*ARBEITSAUFTRAG*: Führen Sie den Text über das Modellvorhaben Schulmilch im Anschluss an seinen letzten Satz fort.

*TEXT*:
---

Sicherheits- und Gesundheitsförderung
Schulmilch soll wieder attraktiver werden
Milch und Milcherzeugnisse gelten aufgrund ihres Gehaltes an Calcium, Vitamin B 2, Protein, Jod und Zink insbesondere für Kinder und Jugendliche als unerlässlicher Bestandteil einer gesunden Ernährung. Weil auch für die Landeregierung ein gesundes und reichhaltiges Frühstück höchste Priorität hat, sollen 600 nordrhein-westfälische Grundschulen der Frage nachgehen, wie erreicht werden kann, dass in Schulen und Kindertagesstätten wieder mehr Milch getrunken wird.
Diese Schulen nehmen seit Januar 2008 an dem gemeinsamen „Modellvorhaben Schulmilch“ der Bundes- und Landesregierung teil, das von Bundesernährungsminister Horst Seehofer, NRW-Landwirtschaftsminister Eckhard Uhlenberg und Schulministerin Barbara Sommer vorgestellt wurde. Bei dem zweijährigen Projekt werden Einflussfaktoren auf den Schulmilchverbrauch wissenschaftlich untersucht. Erste Ergebnisse werden Anfang 2010 erwartet.

---

(Gespeicherte Daten)
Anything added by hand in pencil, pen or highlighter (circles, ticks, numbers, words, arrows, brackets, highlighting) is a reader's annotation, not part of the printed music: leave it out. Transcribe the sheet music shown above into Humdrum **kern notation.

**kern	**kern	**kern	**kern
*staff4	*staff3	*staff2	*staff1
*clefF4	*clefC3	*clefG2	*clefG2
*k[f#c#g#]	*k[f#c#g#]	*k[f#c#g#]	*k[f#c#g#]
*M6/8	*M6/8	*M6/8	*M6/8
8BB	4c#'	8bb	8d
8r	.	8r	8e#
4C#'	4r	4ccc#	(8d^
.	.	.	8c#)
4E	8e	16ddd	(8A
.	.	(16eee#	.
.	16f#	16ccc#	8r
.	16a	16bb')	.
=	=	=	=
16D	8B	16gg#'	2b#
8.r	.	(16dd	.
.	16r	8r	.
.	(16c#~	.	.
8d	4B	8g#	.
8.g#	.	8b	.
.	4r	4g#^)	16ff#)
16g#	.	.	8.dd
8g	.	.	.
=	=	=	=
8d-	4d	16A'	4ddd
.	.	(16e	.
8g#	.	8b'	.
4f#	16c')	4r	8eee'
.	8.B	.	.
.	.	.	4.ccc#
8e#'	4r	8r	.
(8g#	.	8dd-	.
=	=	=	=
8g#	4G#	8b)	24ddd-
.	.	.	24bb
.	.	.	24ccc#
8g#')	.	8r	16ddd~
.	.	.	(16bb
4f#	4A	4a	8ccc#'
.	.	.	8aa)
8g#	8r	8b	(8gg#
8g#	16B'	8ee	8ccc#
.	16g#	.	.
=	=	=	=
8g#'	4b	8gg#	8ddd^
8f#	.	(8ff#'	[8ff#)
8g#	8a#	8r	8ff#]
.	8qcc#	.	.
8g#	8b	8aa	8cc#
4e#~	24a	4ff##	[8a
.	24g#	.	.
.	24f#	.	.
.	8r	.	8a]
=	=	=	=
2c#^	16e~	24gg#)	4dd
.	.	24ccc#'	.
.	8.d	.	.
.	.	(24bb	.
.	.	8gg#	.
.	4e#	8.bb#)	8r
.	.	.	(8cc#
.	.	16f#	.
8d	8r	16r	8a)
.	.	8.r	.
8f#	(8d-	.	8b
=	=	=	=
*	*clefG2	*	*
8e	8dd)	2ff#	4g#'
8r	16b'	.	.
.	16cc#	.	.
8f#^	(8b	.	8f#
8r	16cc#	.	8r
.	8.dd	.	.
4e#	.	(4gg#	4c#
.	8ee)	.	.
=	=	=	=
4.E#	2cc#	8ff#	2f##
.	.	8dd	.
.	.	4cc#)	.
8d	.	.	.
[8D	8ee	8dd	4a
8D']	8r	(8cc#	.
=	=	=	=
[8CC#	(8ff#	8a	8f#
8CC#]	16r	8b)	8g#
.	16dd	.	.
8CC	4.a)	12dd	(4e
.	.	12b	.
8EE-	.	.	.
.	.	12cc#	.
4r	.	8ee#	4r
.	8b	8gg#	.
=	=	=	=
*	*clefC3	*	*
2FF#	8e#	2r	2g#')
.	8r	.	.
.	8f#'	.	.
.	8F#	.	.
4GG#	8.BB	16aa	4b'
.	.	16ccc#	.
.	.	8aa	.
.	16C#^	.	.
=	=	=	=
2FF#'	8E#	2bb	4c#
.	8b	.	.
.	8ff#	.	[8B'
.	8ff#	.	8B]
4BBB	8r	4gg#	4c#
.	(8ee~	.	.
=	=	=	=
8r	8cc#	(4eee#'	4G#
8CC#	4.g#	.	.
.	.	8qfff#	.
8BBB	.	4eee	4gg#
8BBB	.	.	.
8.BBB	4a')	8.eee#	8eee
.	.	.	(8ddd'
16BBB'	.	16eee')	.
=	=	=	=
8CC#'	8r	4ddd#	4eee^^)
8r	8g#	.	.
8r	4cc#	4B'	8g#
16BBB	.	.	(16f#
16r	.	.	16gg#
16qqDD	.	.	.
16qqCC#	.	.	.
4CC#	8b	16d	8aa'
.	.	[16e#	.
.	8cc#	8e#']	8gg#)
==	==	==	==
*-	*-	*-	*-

---

*ERWARTETE ANTWORT*:
Da unter anderem der Preis der Schulmilcherzeugnisse als Einflussfaktor untersucht werden soll, erhalten die teilnehmenden Schulen während der Laufzeit des Modellvorhabens Schulmilcherzeugnisse zu deutlich vergünstigten Bedingungen bis hin zur kostenlose Abgabe.
Die Grundschulen konnten sich nicht für die Teilnahme bewerben. Sie wurden von der Bundesforschungsanstalt für Ernährung und Lebensmittel ausgesucht. Damit auch nicht am Projekt teilnehmende Grundschulen ihren Schülerinnen und Schülern ein gesundes Milchfrühstück anbieten können, denken die Initiatoren des Projekts bereits über zusätzliche Anreizsysteme nach.